• _Text for analysis_:
Compared to other PD-L1/4-1BB bispecific antibody candidates, CS2006/NM21-1480’s unique monovalent structure and ultra-high-affinity PD-L1-binding is designed to fully exploit the synergistic potential of tumor-localized modulation of PD-L1 and 4-1BB, to provide broader and more sustained treatment response and at the meantime, to avoid systemic toxicities. Furthermore, half-life extension via the HSA-binding motif enables convenient dosing schedules for patients. CS2006/NM21-1480 is anticipated to be effective against tumors with a wide range of PD-L1 expression levels and may overcome primary and/or acquired resistance to anti-PD-1/PD-L1 therapies.

Dr. Archie Tse, Chief Scientific Officer of CStone, said, "We are very glad that the IND application of CS2006/NM21-1480 in China has been approved by the NMPA, with the clinical trial starting soon, it marks a significant milestone in CStone’s Pipeline 2.0 strategy which focused on assets with first-in-class or best-in-class potential. Since April 2020, the first-in-human study of CS2006/NM21-1480 has been well underway in the US. Moving forward, we will step up our efforts to drive the research and development of CS2006/NM21-1480, and other pipeline assets to provide potentially more effective treatments for Chinese and global patients."

• _Exercise tasks_:
- 1) Please revise the passage on CS2006/NM21-1480, starting at "Compared to other" and ending at "to anti-PD-1/PD-L1 therapies.", so that "dual-targeting" takes the place of "bispecific".
- 2) List every hyphenated term in the passage on CS2006/NM21-1480 that contains "-in-".

• _Provided data_:
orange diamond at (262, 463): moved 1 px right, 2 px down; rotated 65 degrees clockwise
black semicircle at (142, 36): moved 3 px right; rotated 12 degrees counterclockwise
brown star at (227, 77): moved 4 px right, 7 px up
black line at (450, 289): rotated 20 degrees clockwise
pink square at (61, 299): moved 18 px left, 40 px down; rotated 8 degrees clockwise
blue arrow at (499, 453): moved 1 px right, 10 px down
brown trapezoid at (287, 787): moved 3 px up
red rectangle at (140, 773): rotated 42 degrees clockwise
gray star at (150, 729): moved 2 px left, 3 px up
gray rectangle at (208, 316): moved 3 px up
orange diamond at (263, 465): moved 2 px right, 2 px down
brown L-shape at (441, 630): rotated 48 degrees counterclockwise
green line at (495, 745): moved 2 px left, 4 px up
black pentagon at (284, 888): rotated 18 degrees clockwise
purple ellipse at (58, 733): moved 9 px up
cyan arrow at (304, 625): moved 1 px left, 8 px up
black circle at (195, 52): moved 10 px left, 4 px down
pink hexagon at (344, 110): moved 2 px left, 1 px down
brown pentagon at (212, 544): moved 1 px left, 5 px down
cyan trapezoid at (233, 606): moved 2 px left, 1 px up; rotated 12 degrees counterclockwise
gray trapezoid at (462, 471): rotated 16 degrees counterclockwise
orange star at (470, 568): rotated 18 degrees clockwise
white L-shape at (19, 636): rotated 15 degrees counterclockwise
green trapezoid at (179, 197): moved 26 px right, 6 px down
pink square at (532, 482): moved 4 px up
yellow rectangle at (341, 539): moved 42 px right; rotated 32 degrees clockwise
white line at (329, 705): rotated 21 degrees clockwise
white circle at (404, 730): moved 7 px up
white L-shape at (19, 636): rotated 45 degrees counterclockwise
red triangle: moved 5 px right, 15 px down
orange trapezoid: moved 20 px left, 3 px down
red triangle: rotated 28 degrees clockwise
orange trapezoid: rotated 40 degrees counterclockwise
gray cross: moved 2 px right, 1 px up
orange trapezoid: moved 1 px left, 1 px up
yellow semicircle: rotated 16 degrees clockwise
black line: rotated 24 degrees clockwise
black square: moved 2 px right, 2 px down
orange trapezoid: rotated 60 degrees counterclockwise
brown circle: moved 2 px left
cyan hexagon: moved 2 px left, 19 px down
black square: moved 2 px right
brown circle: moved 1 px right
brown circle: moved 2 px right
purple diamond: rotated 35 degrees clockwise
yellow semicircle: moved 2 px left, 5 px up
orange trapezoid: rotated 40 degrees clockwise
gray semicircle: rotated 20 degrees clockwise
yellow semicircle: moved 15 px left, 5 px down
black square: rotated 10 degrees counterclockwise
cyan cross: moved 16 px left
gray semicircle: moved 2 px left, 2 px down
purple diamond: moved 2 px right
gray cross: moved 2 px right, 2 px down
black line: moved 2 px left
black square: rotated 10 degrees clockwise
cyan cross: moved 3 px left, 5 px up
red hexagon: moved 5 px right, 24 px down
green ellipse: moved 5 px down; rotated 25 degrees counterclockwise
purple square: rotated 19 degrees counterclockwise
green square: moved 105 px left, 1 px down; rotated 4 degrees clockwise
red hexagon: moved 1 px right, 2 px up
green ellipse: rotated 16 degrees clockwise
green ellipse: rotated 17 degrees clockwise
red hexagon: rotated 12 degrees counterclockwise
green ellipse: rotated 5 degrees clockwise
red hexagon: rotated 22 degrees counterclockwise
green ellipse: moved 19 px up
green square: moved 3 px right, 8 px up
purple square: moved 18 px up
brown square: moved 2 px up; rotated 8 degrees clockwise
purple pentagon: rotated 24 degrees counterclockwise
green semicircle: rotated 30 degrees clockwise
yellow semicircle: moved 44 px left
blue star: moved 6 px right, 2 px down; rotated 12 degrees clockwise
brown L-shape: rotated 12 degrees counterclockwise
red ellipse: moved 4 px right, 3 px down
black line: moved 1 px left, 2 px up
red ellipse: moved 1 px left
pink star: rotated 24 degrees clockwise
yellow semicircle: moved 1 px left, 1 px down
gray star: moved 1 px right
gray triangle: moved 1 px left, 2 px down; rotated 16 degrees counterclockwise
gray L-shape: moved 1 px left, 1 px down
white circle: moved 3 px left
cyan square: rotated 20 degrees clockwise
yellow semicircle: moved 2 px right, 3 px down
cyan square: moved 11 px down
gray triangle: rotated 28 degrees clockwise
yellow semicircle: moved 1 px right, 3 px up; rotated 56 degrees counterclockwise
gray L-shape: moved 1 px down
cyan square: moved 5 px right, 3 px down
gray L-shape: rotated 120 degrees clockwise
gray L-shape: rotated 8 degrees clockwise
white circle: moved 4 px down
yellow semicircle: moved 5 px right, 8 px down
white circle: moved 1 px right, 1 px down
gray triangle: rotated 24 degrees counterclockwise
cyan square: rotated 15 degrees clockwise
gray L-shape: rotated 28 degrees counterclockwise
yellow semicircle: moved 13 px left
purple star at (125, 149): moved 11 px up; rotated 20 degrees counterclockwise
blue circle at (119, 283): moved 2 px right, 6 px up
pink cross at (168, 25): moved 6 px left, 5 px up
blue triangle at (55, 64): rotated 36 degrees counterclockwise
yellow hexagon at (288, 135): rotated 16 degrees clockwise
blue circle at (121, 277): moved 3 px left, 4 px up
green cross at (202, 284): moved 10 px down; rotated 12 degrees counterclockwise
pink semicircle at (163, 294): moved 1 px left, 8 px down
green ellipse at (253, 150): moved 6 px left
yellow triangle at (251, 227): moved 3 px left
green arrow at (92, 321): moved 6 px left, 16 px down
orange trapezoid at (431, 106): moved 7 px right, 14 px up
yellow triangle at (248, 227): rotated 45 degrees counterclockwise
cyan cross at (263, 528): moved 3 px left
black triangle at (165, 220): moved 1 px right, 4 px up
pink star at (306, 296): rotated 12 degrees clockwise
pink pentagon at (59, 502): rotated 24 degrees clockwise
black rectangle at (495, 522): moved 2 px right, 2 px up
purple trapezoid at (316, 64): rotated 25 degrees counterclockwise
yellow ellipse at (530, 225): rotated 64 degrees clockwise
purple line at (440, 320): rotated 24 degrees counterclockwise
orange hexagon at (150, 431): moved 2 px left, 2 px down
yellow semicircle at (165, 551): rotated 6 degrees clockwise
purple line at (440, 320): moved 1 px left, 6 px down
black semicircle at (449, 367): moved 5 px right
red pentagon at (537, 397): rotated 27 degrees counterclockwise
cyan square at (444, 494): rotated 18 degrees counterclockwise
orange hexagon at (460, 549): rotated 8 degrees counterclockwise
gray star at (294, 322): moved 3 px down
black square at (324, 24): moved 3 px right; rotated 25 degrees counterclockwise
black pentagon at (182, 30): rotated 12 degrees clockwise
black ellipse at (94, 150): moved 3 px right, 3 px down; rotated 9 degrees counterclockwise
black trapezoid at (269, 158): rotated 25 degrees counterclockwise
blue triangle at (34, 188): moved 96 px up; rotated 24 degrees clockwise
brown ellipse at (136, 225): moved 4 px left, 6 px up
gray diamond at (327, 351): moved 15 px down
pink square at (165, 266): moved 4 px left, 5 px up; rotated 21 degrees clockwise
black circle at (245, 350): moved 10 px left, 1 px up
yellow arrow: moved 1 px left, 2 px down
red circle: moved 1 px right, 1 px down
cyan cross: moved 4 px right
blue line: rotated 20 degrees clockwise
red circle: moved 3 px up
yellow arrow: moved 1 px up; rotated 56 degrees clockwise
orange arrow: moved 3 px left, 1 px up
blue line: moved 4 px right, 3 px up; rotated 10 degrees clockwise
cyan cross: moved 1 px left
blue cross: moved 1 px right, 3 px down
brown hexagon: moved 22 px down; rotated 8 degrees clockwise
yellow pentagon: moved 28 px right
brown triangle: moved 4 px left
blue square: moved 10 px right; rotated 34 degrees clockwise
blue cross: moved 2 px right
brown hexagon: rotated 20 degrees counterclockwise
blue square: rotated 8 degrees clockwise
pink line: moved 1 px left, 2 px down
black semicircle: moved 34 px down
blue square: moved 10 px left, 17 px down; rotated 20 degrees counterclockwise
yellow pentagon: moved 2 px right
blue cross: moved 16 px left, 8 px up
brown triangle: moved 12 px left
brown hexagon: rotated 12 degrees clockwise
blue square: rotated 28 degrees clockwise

• _Your written answers_:
- 1)
Compared to other PD-L1/4-1BB dual-targeting antibody candidates, CS2006/NM21-1480’s unique monovalent structure and ultra-high-affinity PD-L1-binding is designed to fully exploit the synergistic potential of tumor-localized modulation of PD-L1 and 4-1BB, to provide broader and more sustained treatment response and at the meantime, to avoid systemic toxicities. Furthermore, half-life extension via the HSA-binding motif enables convenient dosing schedules for patients. CS2006/NM21-1480 is anticipated to be effective against tumors with a wide range of PD-L1 expression levels and may overcome primary and/or acquired resistance to anti-PD-1/PD-L1 therapies.

- 2)
first-in-class
best-in-class
first-in-human